PM Modi said he would urge states to prepare a dossier of so-called Gau Rakshaks. "70-80% will be those who indulge in anti-social activities and try to hide their sins by pretending to be Gau Rakshaks. If they are true protectors, they should realise that most cows die because of plastic, not slaughter. They should stop cows from eating plastic."
The prime minister shared that while working at a health camp for cows, two buckets full of plastic were removed from one animal's stomach.
This is the first time that PM Modi has spoken on incidents of cow vigilantism that have provoked opposition allegations that the ruling BJP is encouraging - or at the very least ignoring - the bullying of the most underprivileged people by self-appointed Gau Rakshaks.
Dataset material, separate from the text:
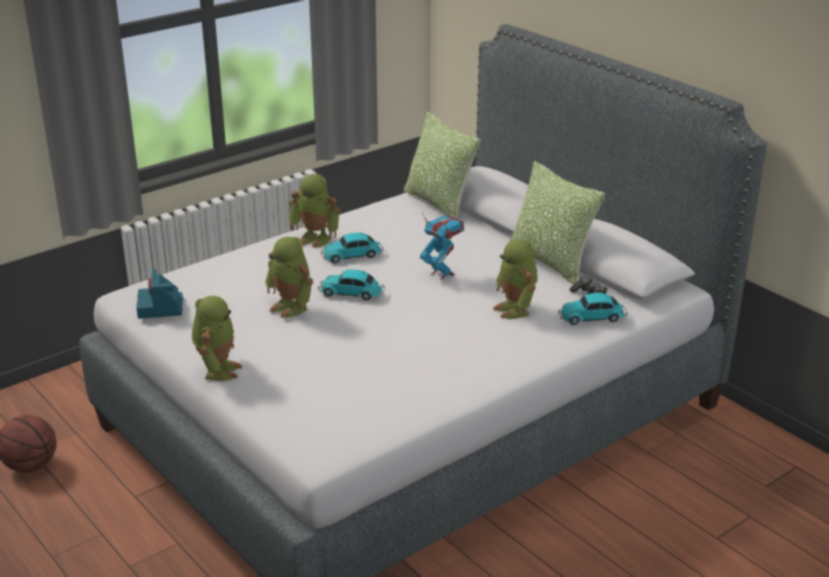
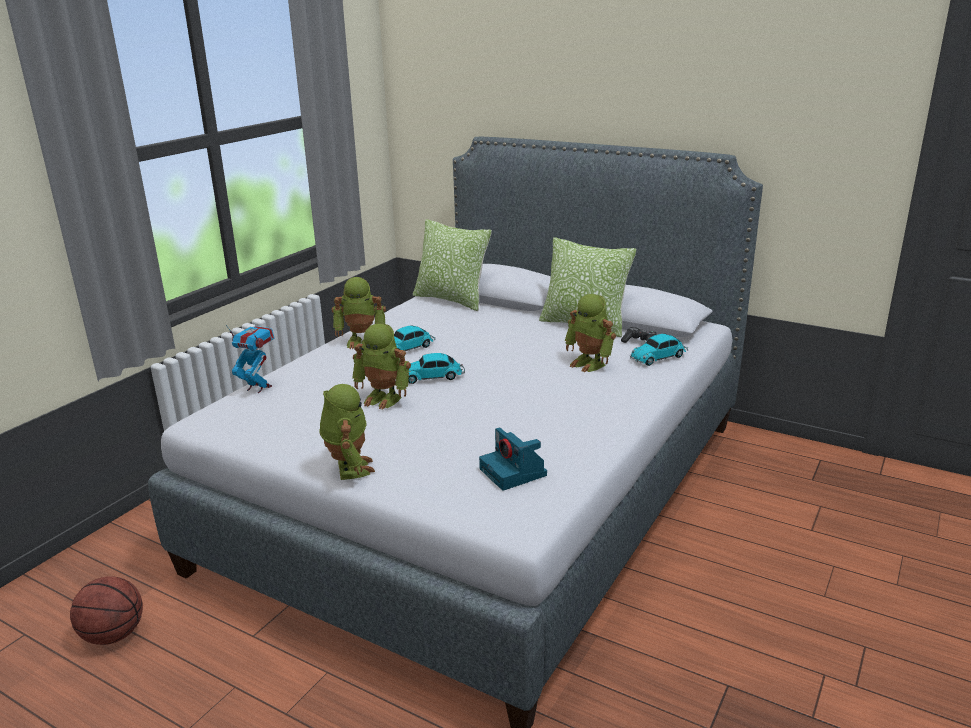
camera: 20 degrees left, 5 degrees down
camera [136,269,183,319] -> camera moved to [479,427,547,491]
toy robot [420,213,464,280] -> toy robot moved to [226,325,275,393]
On July 11, four Dalit men were stripped to the waist, flogged, tied to an SUV and paraded for skinning a dead cow in Una in Gujarat by a group who claimed to be "Gau Rakshaks". The attackers then uploaded the video online as a warning.
The incident led to massive Dalit protests in Gujarat, which were leveraged by opposition parties who visited the victims' families in Una.
Last year, the lynching of a Muslim man in UP's Dadri over beef rumours fueled a debate on "intolerance", with activists and opposition parties accusing the central government of encouraging fringe groups.